Intelligent voice assistants and other microphone-enabled Internet of Things devices are increasingly popular but may pose grave privacy risks. As more technologies take advantage of continuous audio access, new products may emerge that are passively listening and actively analyzing all conversations they hear, instead of only processing commands that follow their wake-words. The research in this dissertation investigates how to develop a privacy permission system for these devices. It takes a user-centered perspective on this problem and uses empirical methods to study the research questions that can guide the design of the privacy controls:
- What are people's expectations about what information needs to be protected and in what context?- Which privacy-enhancing techniques could be feasibly applied to limit the devices' listening? How do people perceive their trade-offs and acceptability?
- Which interfaces and affordances would allow users to express their privacy preferences and explore the implications of their choices?

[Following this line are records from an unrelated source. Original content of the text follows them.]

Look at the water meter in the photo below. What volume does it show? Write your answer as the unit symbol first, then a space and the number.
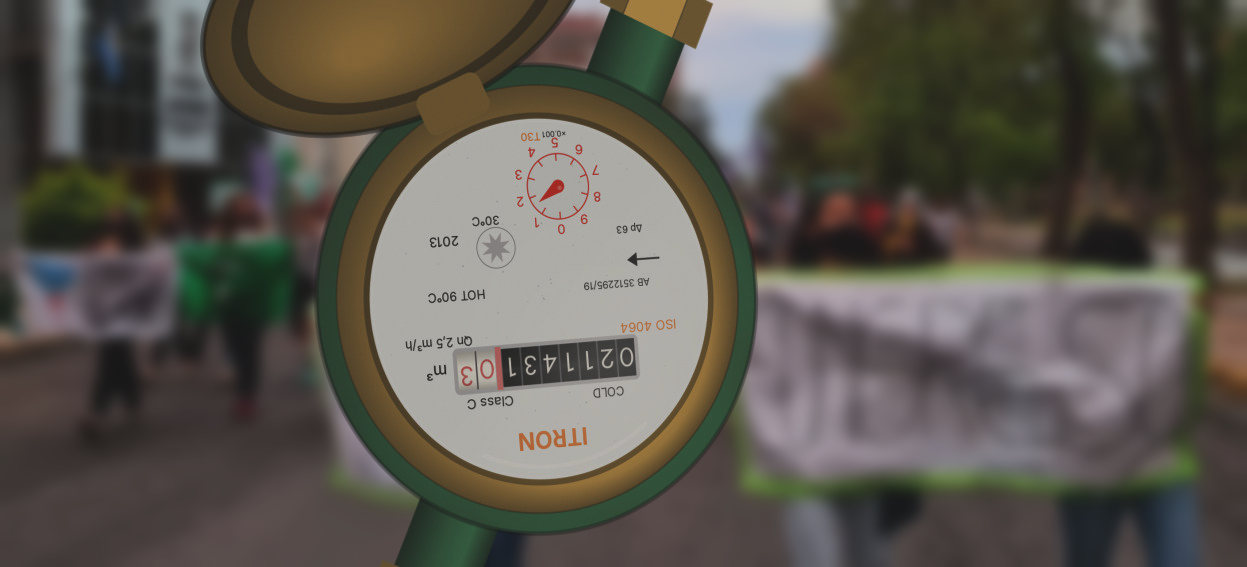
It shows m³ 211431.031
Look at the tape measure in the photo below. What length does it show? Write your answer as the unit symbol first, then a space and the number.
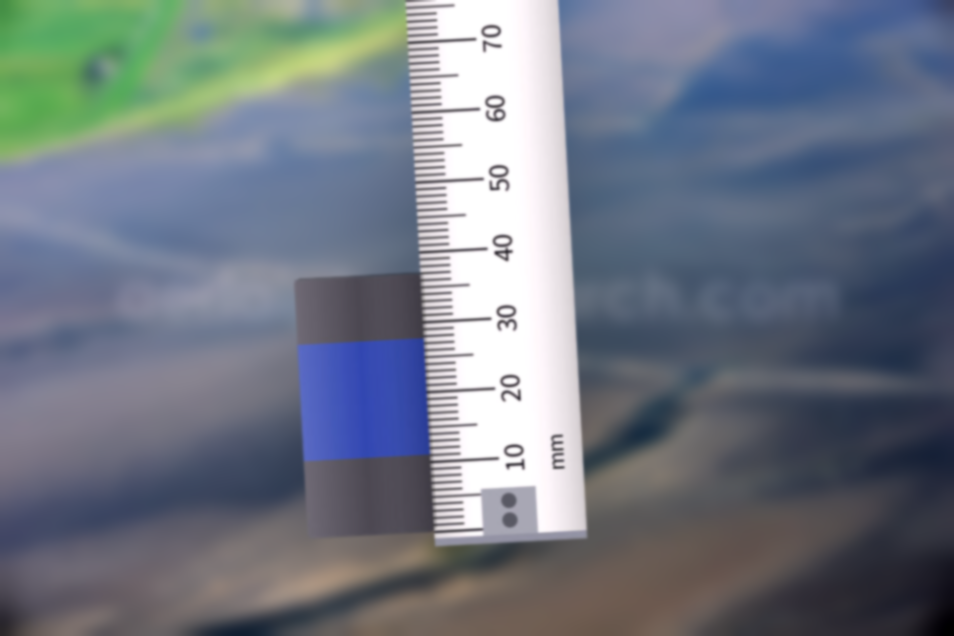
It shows mm 37
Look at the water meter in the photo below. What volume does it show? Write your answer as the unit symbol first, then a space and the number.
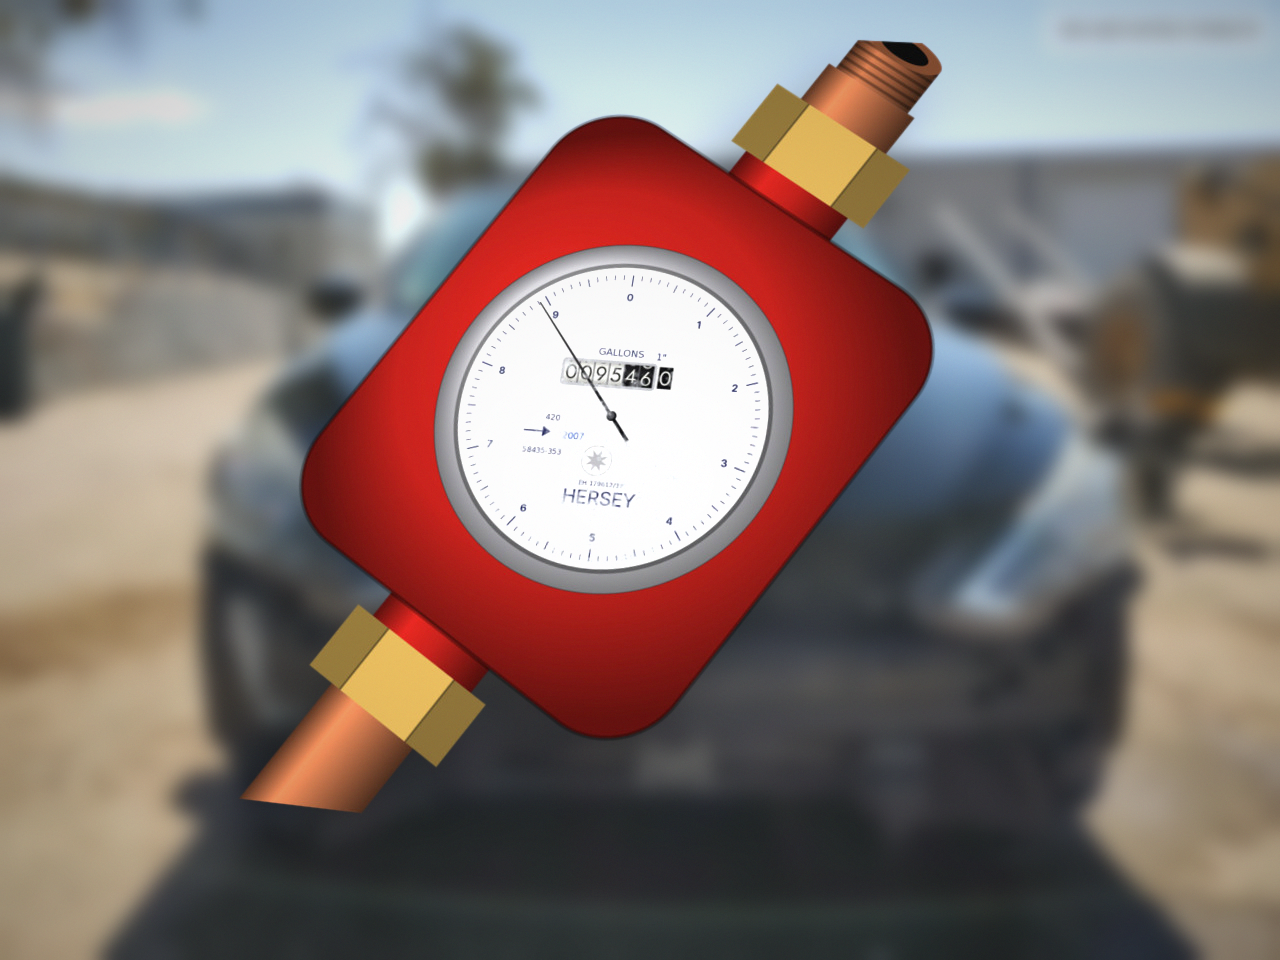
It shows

This dissertation explores these questions through a combination of surveys, user studies, and prototype evaluations. Major conclusions include:
- People exhibit nuanced and heterogeneous preferences, notably in relation to other members of their households, and are especially wary of undisclosed data flows to third parties. They are most protective of financial data and other information that can cause them harm.- Block-listing and filtering approaches may be most feasible to implement. In combination with existing techniques and privacy-friendly design choices, they can address immediate user requirements. However, more complex privacy needs must be addressed with content-based controls, which require additional research in privacy and natural language understanding.
- People appreciate the control install-time and runtime permissions provide over their own data. However, both have challenges with their user experience. Transparency-based approaches may be comparatively frictionless.